Waterloo-based BlackBerry announced in March that it had reached a deal to sell the majority of its real estate holdings.
Though it will continue to call Waterloo home, the mobile communications company is selling more than 4 million square feet of office space and vacant lands. The majority of the property is spread throughout the Region of Waterloo, with additional properties in Ottawa and Mississauga also up for sale.
Despite BlackBerry’s struggles, the development industry still has high hopes for real estate growth in Waterloo. As a result of overall growth in the tech sector, expansion of post-secondary universities and plans for new rapid transit networks, the region is thriving.
The fourth largest community in Ontario and the 10th largest in Canada, the Region of Waterloo’s population was approximately 530,000 as of 2011, and is expected to grow by about 200,000 new residents over the next 20 years.

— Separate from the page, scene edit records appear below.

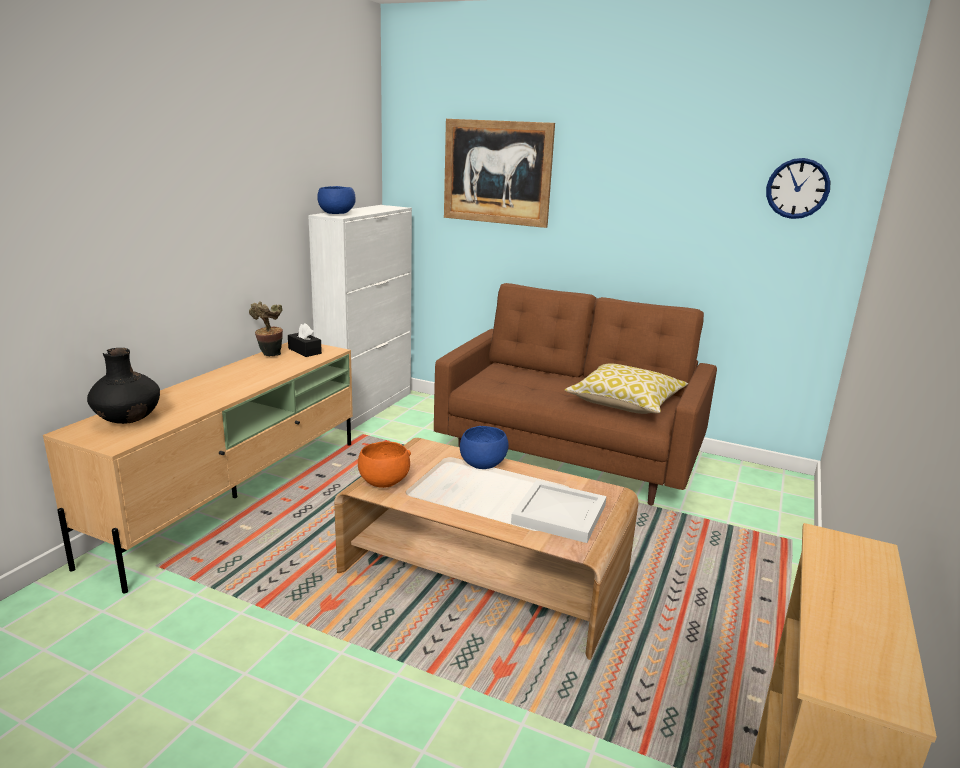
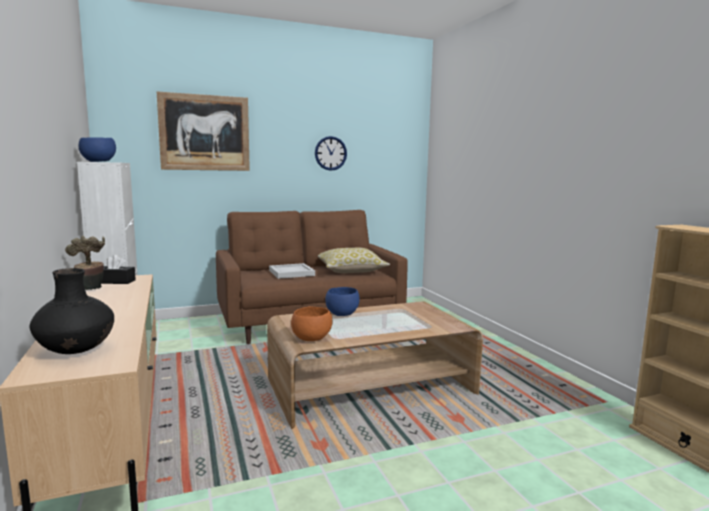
camera: 45 degrees left, 10 degrees down
(561, 514) = (424, 318): white tray -> white tray (292, 273)
(797, 188) = (392, 138): wall clock -> wall clock (330, 153)

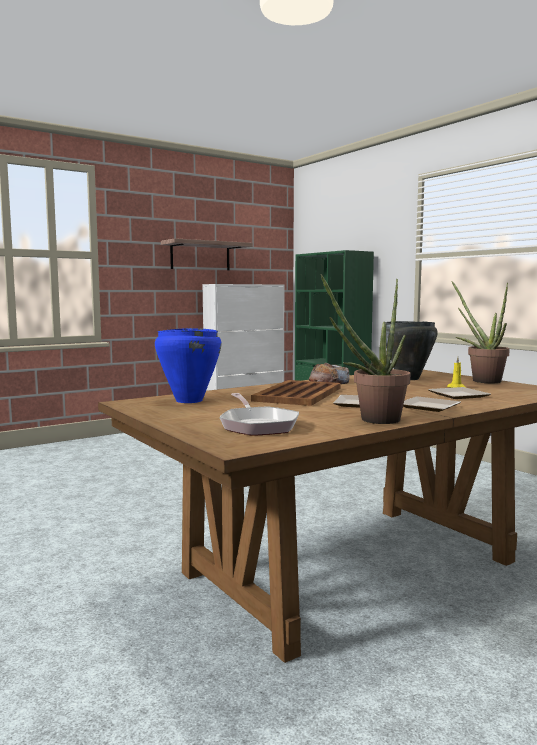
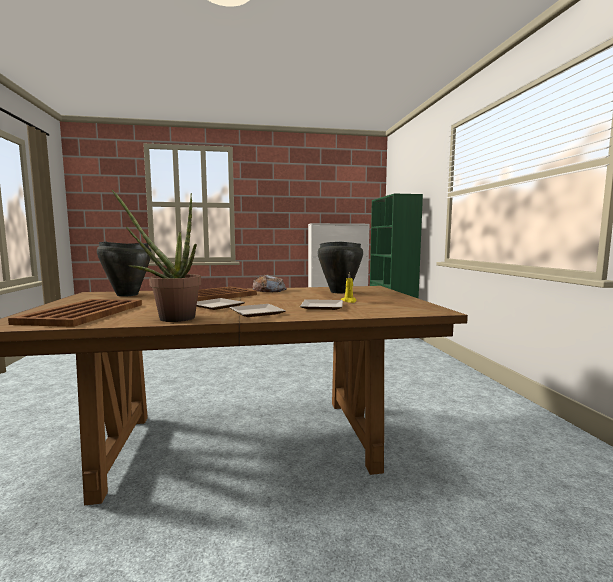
camera: 25 degrees right, 0 degrees up
(188, 400) = (127, 295): blue cooking pot -> black cooking pot
(200, 256) = (308, 204): shelf -> none
(257, 425) = (85, 313): frying pan -> brown tray
(481, 380) = (397, 297): potted plant -> none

“This is not a one-horse town and the reality of the tech sector here is that we have 30,000 employees in 800 companies,” Peter Whatmore, senior vice-president and executive director of CBRE Limited’s Southwestern Ontario division said in CBRE’s 2014 Market Outlook report. “In this mature market, I see opportunity ahead not anything that could be described as bleak.”
In December, the University of Waterloo acquired land and five buildings from BlackBerry for $41 million. The university will occupy three of the office buildings, while BlackBerry will lease back the remaining two for up to five years. The communications company also plans to lease back some of the space included in its March transaction, though a buyer has not yet been announced.
CBRE Limited reported that despite the return of office space to the market by BlackBerry, there was a healthy demand for office space in the region throughout 2013. The office transaction volume was 346,935 square feet in 2013, up from 150,000 square feet in 2012. Despite BlackBerry’s sale, the overall vacancy rate only rose 0.9 per cent in 2013.
The Region of Waterloo is focused on urban development, and is looking at ways to accommodate the population increase without creating greater congestion or environmental issues.
Progress is already under way. Rob Horne, commissioner of planning, housing and community services for the Region of Waterloo, told attendees of the Canadian Urban Institute’s Growth Plan talk this past March that the region has risen the challenge of growth management by creating transportation links between subdivisions and promoting good density in already built-up areas.
A Region of Waterloo report on Ion, the new regional rapid transit system, says that in 2003, only 15 per cent of development was occurring in existing built-up areas. By 2011, it was up to 50 per cent. Ion will connect the region’s cities — Waterloo, Kitchener and Cambridge — through a combination of separated light rail transit and adapted bus rapid transit.
The region is funding roads as well as transit, Horne said, noting that since much of the region is car dependent, making investments in both is crucial for its continued growth.
Another way that the Region of Waterloo is adding increased density is by encouraging development on brownfield sites, which has room for growth due to the area’s history as a manufacturing centre. The region has implemented incentives such as development charge exemptions and environmental site assessment grants for these lands.
There is already development underway on some brownfield sites, such as the Breithaupt Block, formerly home to an auto-parts manufacturer and now the site of Google’s newest offices in the Region of Waterloo.
Continued investment in transportation infrastructure and incentives for developers will continue to make the region an attractive place for residents to live and employers to invest.
Leah Wong is the online editor of Canadian Property Management.